Chapter 9
- Why does Zach refuse to tell who threw the bottles?
- Near the end of the chapter, both August and Rosaleen react to Zach’s imprisonment with fire. How are their fires different?
- What kind of actions result from their kinds of fires?
- Write a brief explanation of why each of the following wishes or desires is unfulfilled. Then label each conflict as person vs. person, person vs. society, person vs. self, person vs. nature, or person vs. supernatural being.
- Lily wants her father to love her
- Lily wants a mother
- Lily wants her classmates to be her friends
- Lily wants to believe she is lovable
- Lily loves Zach
- Rosaleen wants to be a registered voter
- Zach wants to be a lawyer
- Neil wants June to marry him
- May wants to eliminate all sadness.
- Quote one passage from this chapter that are examples of each of the 5 senses. You will have a total of five quotations. Please label them.
- What events of chapter 9 are foreshadowed by the opening paragraph?
- What does the last paragraph foreshadow?
- Explain the quote at the beginning of the chapter.
- How do you interpret August’s words “Actually, you can be bad at something, Lily, but if you love doing it, that will be enough.”

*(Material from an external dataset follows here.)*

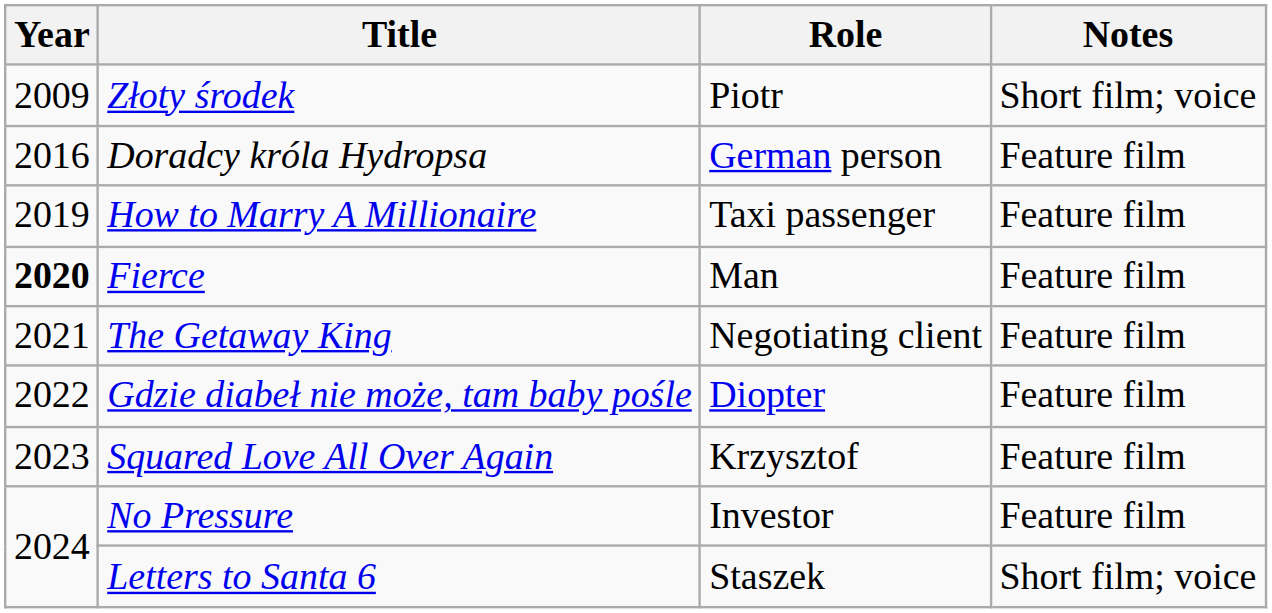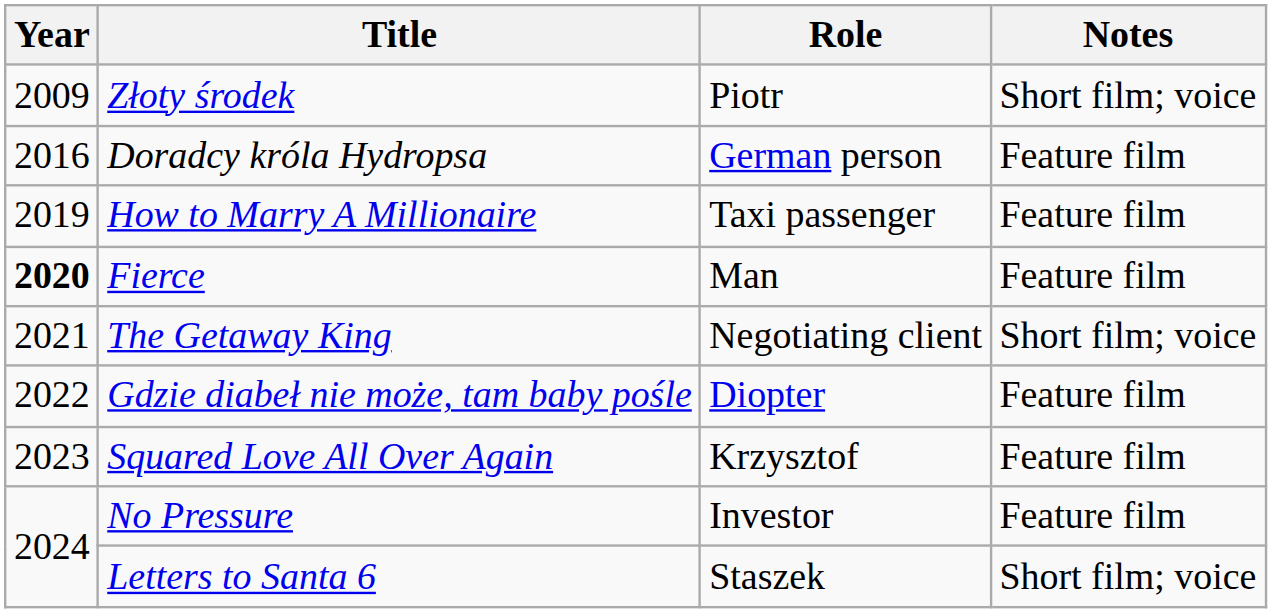The Getaway King | Notes: Feature film -> Short film; voice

- Lily says, “I was seeing myself as the fire department and June as the raging inferno” (p 162). Is this a defining moment in the relationship between June and Lily? How?
- How does the author show that Lily is starting to mature, in regards to her “dream world” wishful thinking? Then what happens to reinforce Lily’s belief in signs and premonitions? What are the motivators and barriers to change for Lily?

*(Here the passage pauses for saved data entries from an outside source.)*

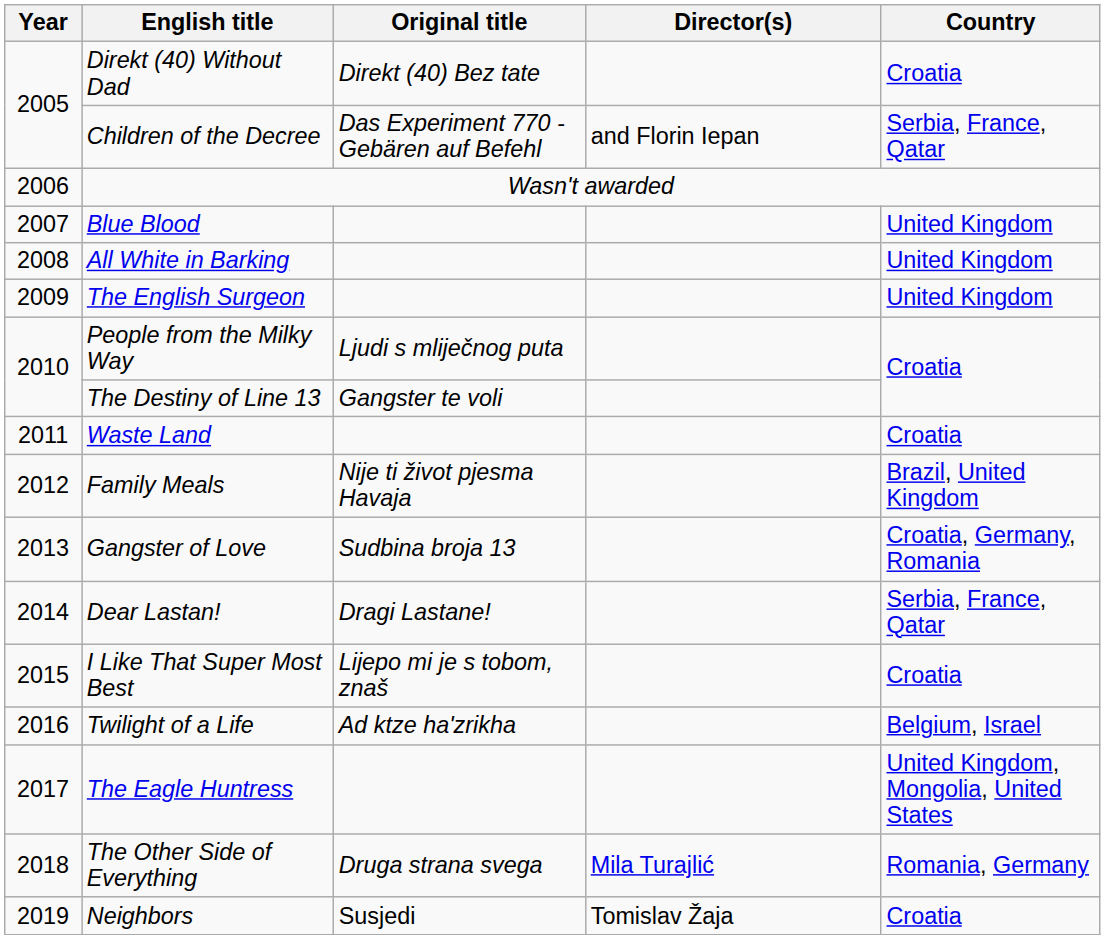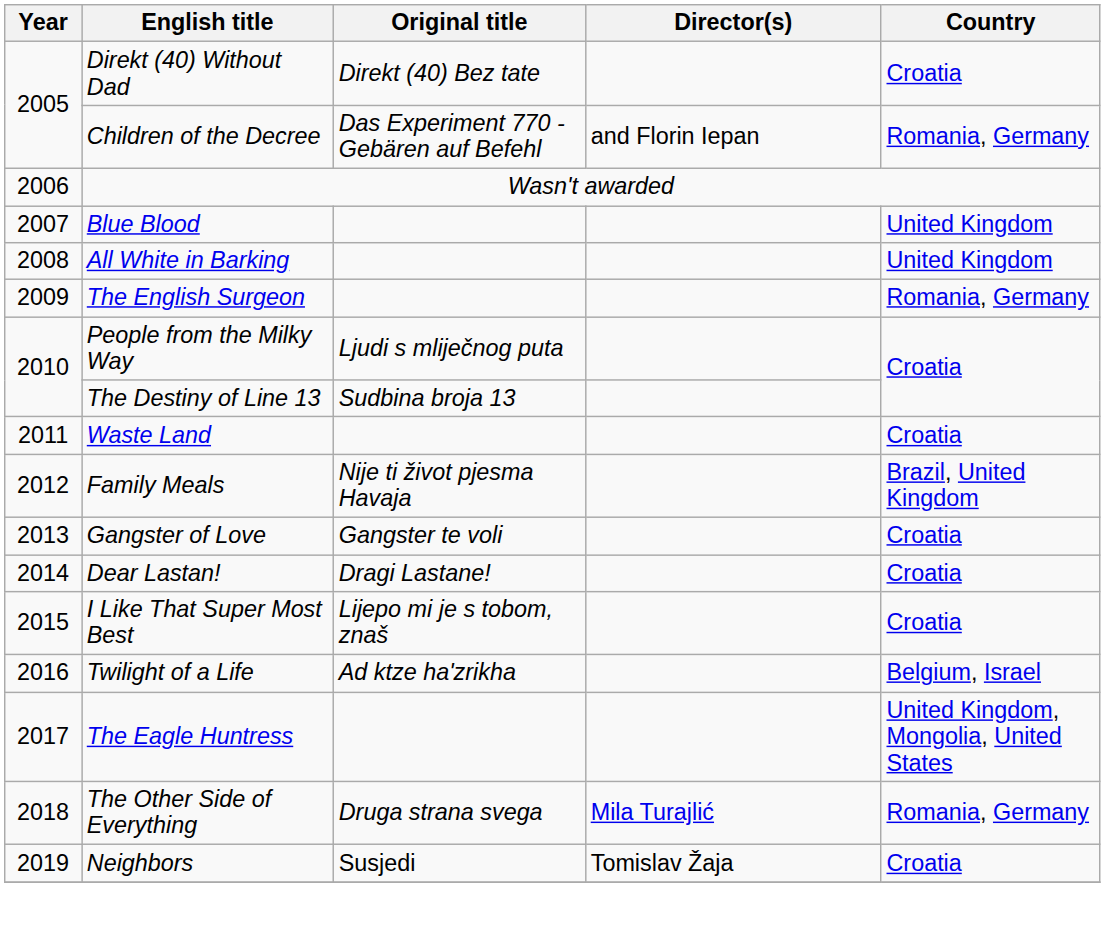Children of the Decree | Country: Serbia, France, Qatar -> Romania, Germany
The English Surgeon | Country: United Kingdom -> Romania, Germany
The Destiny of Line 13 | Original title: Gangster te voli -> Sudbina broja 13
Gangster of Love | Original title: Sudbina broja 13 -> Gangster te voli
Gangster of Love | Country: Croatia, Germany, Romania -> Croatia
Dear Lastan! | Country: Serbia, France, Qatar -> Croatia
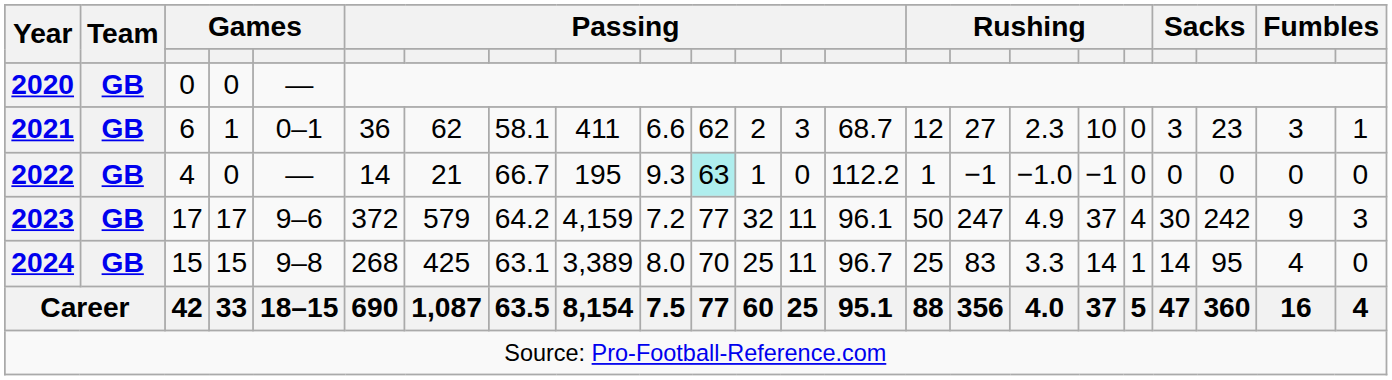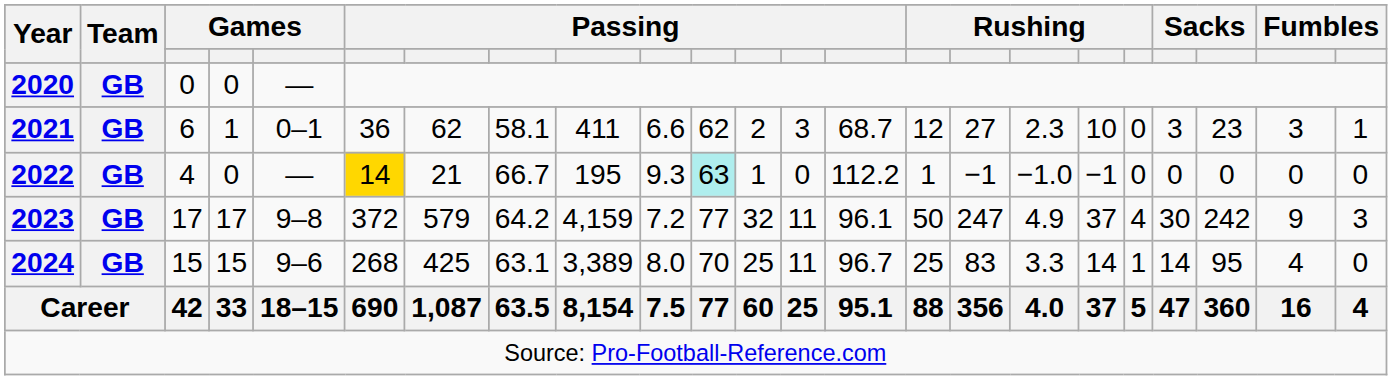2022 | column 6: no background -> gold background
2023 | column 5: 9–6 -> 9–8
2024 | column 5: 9–8 -> 9–6
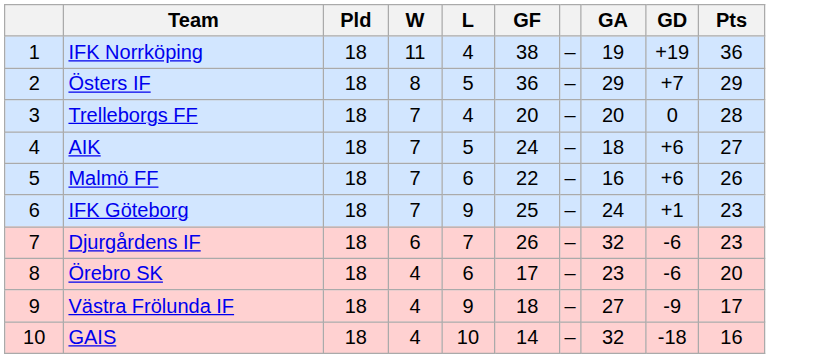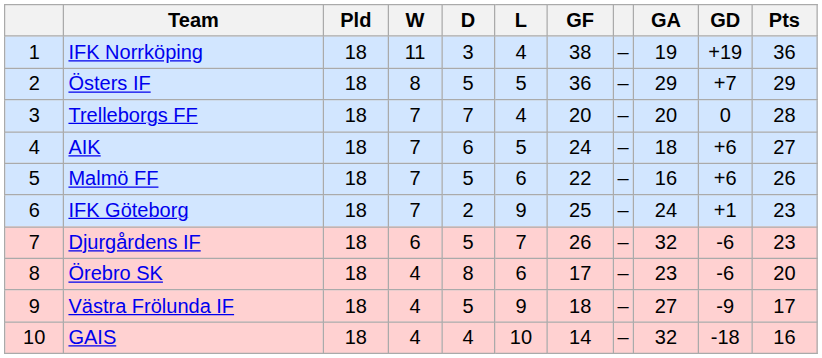+ column: D | 3 | 5 | 7 | 6 | 5 | 2 | 5 | 8 | 5 | 4
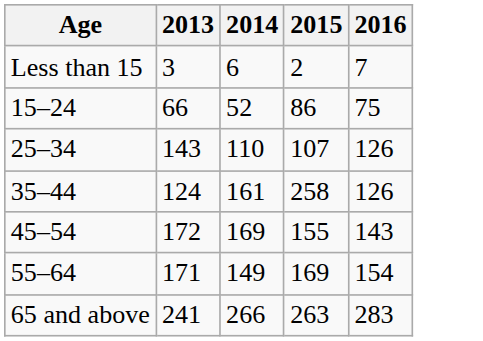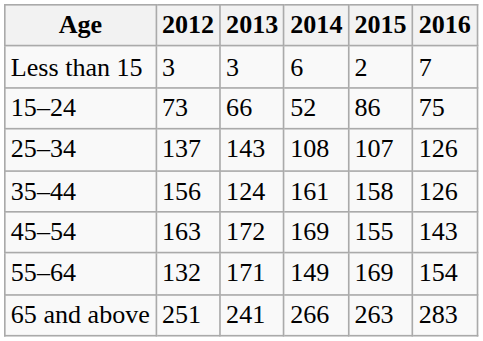+ column: 2012 | 3 | 73 | 137 | 156 | 163 | 132 | 251
25–34 | 2014: 110 -> 108
35–44 | 2015: 258 -> 158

- Define the term coming of age and explain how the novel is a coming of age novel for the protagonist (Lily).
- What is the meaning of Lily’s dream about her mother?
- Compare Zach and Rosaleen’s confrontations with white men. How did the political climate contribute to the situation? Do you think that Zach or Rosaleen or both of them were justified in the action they chose? What other choice could each have made? What might have been the consequences, physical, emotional, and ethical, for choosing a different course of action?

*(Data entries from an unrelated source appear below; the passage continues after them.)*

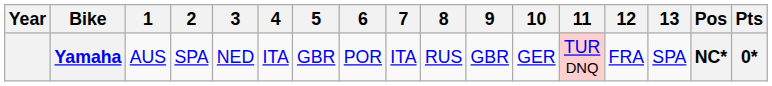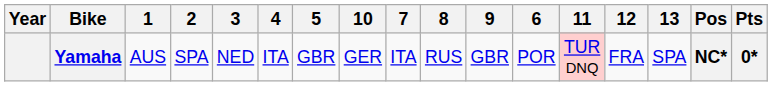columns swapped: 6 <-> 10
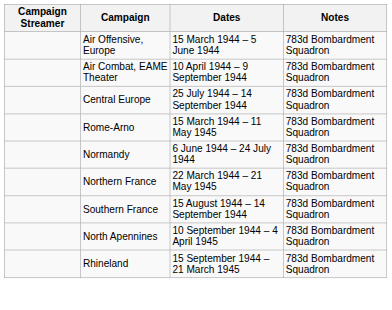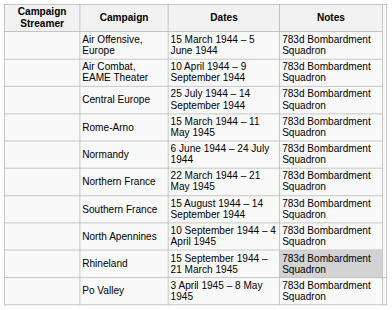Rhineland | Notes: no background -> lightgrey background
+ row: Po Valley | 3 April 1945 – 8 May 1945 | 783d Bombardment Squadron
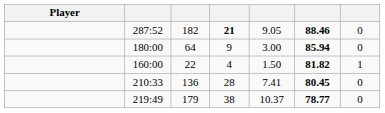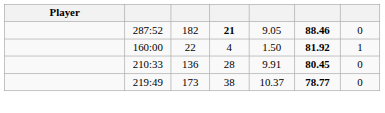- row: 180:00 | 64 | 9 | 3.00 | 85.94 | 0
160:00 | column 6: 81.82 -> 81.92
210:33 | column 5: 7.41 -> 9.91
219:49 | column 3: 179 -> 173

- August, on page 147, says, “The hardest thing on earth is choosing what matters.” Zach makes a choice that matters, to stand beside his friends. He did not have time to decide if he agreed with Jackson. What sacrifices might one have to make to stay true to their friends, family, or culture? What are some positive and negative outcomes of this type of choice? Can you make a text to self-connection about this?
- Lily says, “I watched him, filled with tenderness and ache, wondering what it was that connected us.” What connected Lily and Zach? Is it more than just his good looks?